Data extract: Begin
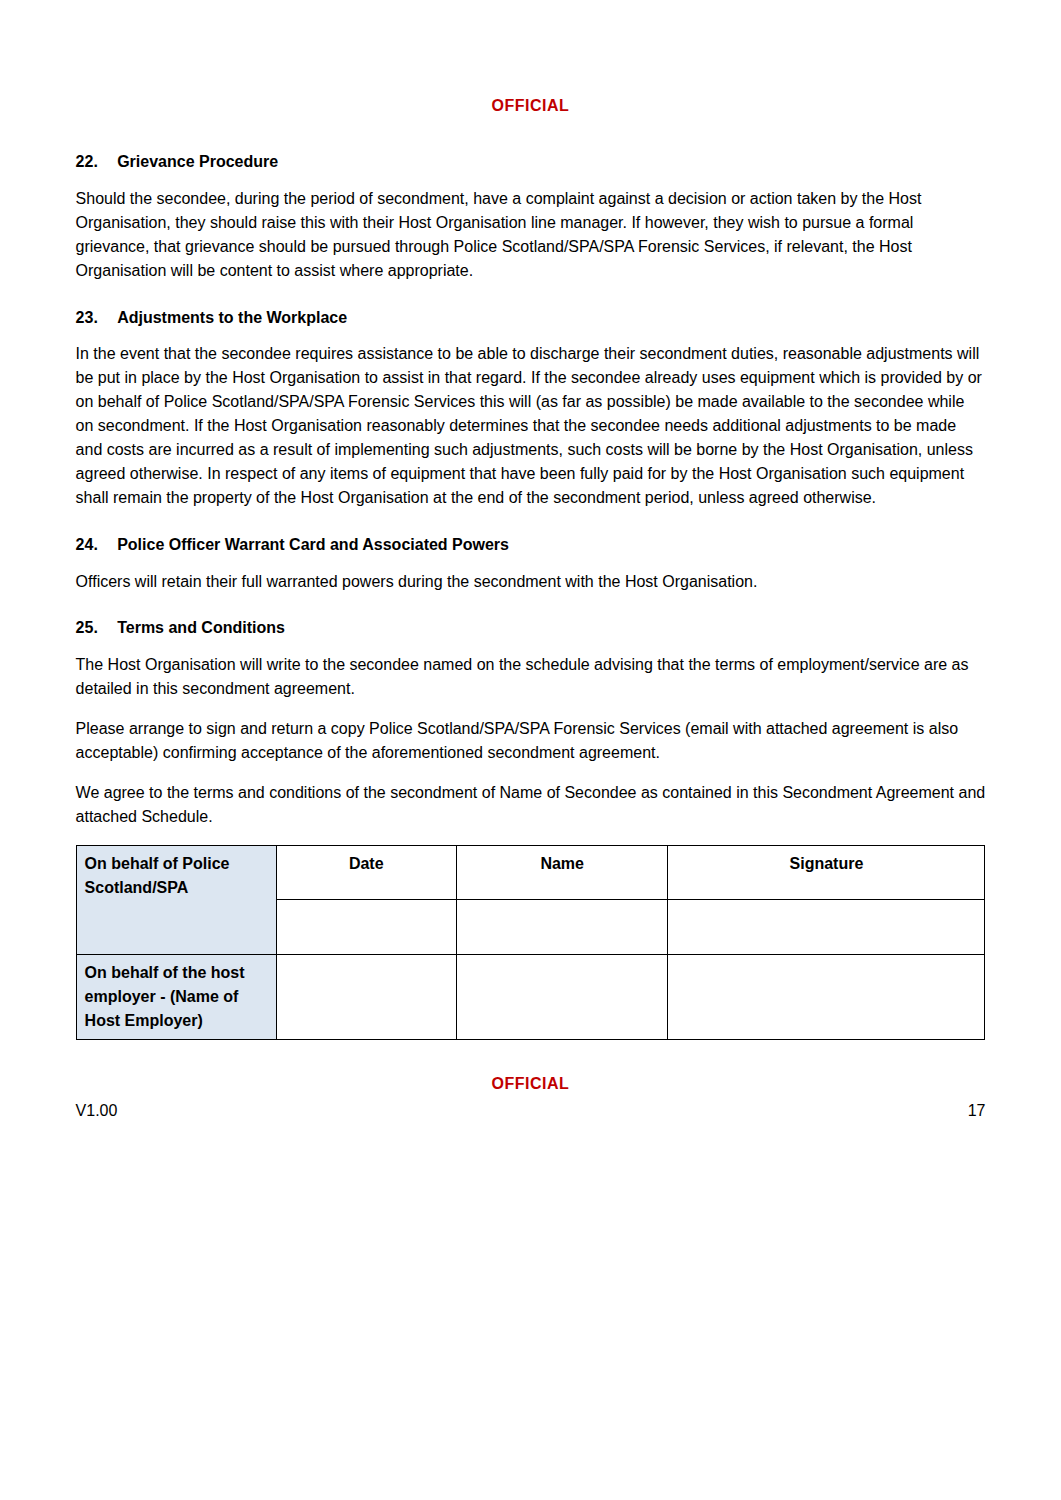OFFICIAL
22. Grievance Procedure
Should the secondee, during the period of secondment, have a complaint against a decision or action taken by the Host Organisation, they should raise this with their Host Organisation line manager. If however, they wish to pursue a formal grievance, that grievance should be pursued through Police Scotland/SPA/SPA Forensic Services, if relevant, the Host Organisation will be content to assist where appropriate.
23. Adjustments to the Workplace
In the event that the secondee requires assistance to be able to discharge their secondment duties, reasonable adjustments will be put in place by the Host Organisation to assist in that regard. If the secondee already uses equipment which is provided by or on behalf of Police Scotland/SPA/SPA Forensic Services this will (as far as possible) be made available to the secondee while on secondment. If the Host Organisation reasonably determines that the secondee needs additional adjustments to be made and costs are incurred as a result of implementing such adjustments, such costs will be borne by the Host Organisation, unless agreed otherwise. In respect of any items of equipment that have been fully paid for by the Host Organisation such equipment shall remain the property of the Host Organisation at the end of the secondment period, unless agreed otherwise.
24. Police Officer Warrant Card and Associated Powers
Officers will retain their full warranted powers during the secondment with the Host Organisation.
25. Terms and Conditions
The Host Organisation will write to the secondee named on the schedule advising that the terms of employment/service are as detailed in this secondment agreement.
Please arrange to sign and return a copy Police Scotland/SPA/SPA Forensic Services (email with attached agreement is also acceptable) confirming acceptance of the aforementioned secondment agreement.
We agree to the terms and conditions of the secondment of Name of Secondee as contained in this Secondment Agreement and attached Schedule.
| On behalf of Police Scotland/SPA | Date | Name | Signature |
| On behalf of the host employer - (Name of Host Employer) | | | |
OFFICIAL
V1.00
17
Data extract: End
- Required work: Any pictures should be dropped; transcribe the rest of the records above exactly.

- Result below:
OFFICIAL
22. Grievance Procedure
Should the secondee, during the period of secondment, have a complaint against a decision or action taken by the Host Organisation, they should raise this with their Host Organisation line manager. If however, they wish to pursue a formal grievance, that grievance should be pursued through Police Scotland/SPA/SPA Forensic Services, if relevant, the Host Organisation will be content to assist where appropriate.
23. Adjustments to the Workplace
In the event that the secondee requires assistance to be able to discharge their secondment duties, reasonable adjustments will be put in place by the Host Organisation to assist in that regard. If the secondee already uses equipment which is provided by or on behalf of Police Scotland/SPA/SPA Forensic Services this will (as far as possible) be made available to the secondee while on secondment. If the Host Organisation reasonably determines that the secondee needs additional adjustments to be made and costs are incurred as a result of implementing such adjustments, such costs will be borne by the Host Organisation, unless agreed otherwise. In respect of any items of equipment that have been fully paid for by the Host Organisation such equipment shall remain the property of the Host Organisation at the end of the secondment period, unless agreed otherwise.
24. Police Officer Warrant Card and Associated Powers
Officers will retain their full warranted powers during the secondment with the Host Organisation.
25. Terms and Conditions
The Host Organisation will write to the secondee named on the schedule advising that the terms of employment/service are as detailed in this secondment agreement.
Please arrange to sign and return a copy Police Scotland/SPA/SPA Forensic Services (email with attached agreement is also acceptable) confirming acceptance of the aforementioned secondment agreement.
We agree to the terms and conditions of the secondment of Name of Secondee as contained in this Secondment Agreement and attached Schedule.
| On behalf of Police Scotland/SPA | Date | Name | Signature |
| On behalf of the host employer - (Name of Host Employer) | | | |
OFFICIAL
V1.00
17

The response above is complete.